DATA EXCERPTS:
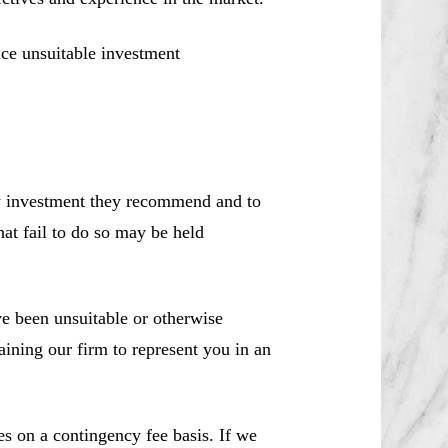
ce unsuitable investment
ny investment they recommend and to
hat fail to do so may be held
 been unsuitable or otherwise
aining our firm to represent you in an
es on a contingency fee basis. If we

--

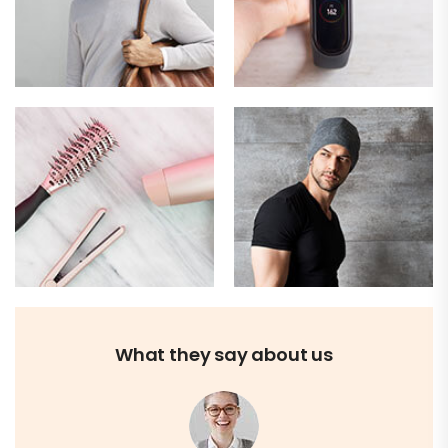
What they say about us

JOB: Rewrite the lines from the one containing "ce unsuitable investment" through the one containing "es on a contingency fee basis. If we", replacing "firm" with "practice" and leaving everything else unchanged.

ANSWER FOR THE TASK:
ce unsuitable investment
ny investment they recommend and to
hat fail to do so may be held
 been unsuitable or otherwise
aining our practice to represent you in an
es on a contingency fee basis. If we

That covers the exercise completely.